As conclusion, the ultimate winner of this comparison is QL.

How Much QL Worth?
Given the company CAGR of EPS is 15% (approximately 18.46% in the past 5 years) and Dividend Per Share is 12% in the next 10 years, the EPS of the company will be RM$0.317 in 2020 (included adjustment of 2 bad years in 10 which reduce 30% of group's net profit) and the forecast dividends received over the 10 years period totaling RM$0.52 (included adjustment of 2 bad years).

If the stock price of QL sell at 15 times earning in 2021, it is RM$4.76 and included total dividends received, it is RM$5.28 per share.
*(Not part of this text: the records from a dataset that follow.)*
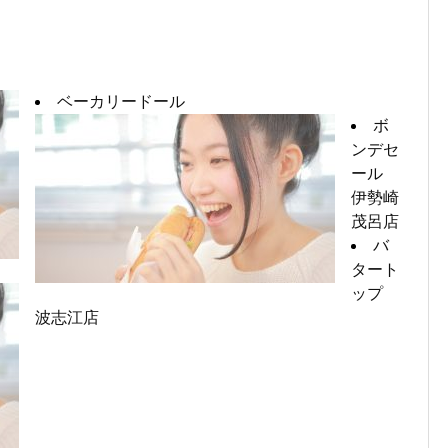
ベーカリードール
ボ
ンデセ
ール
伊勢崎
茂呂店
バ
タート
ップ
波志江店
Given annual 6% inflation rate in next 10 years, the discounted rate is 0.591898. So, RM$5.28 discounted to today price, it is RM$3.13 per share.

The discounted price is merely 6.28% higher comparing to today (18 November 2011) closing price RM$2.93. I don't think the stock is undervalued at the moment, what do you think?

Disclaimer

The author writing this blog is for personal records and information sharing purpose only, it is not professional investment advices. The author specifically disclaim any implied warranties of merchantability or fitness for a particular purpose. Neither the author shall be liable for any loss of profit or any commercial damages, including but not limited to special, incidental, consequential, or other damages.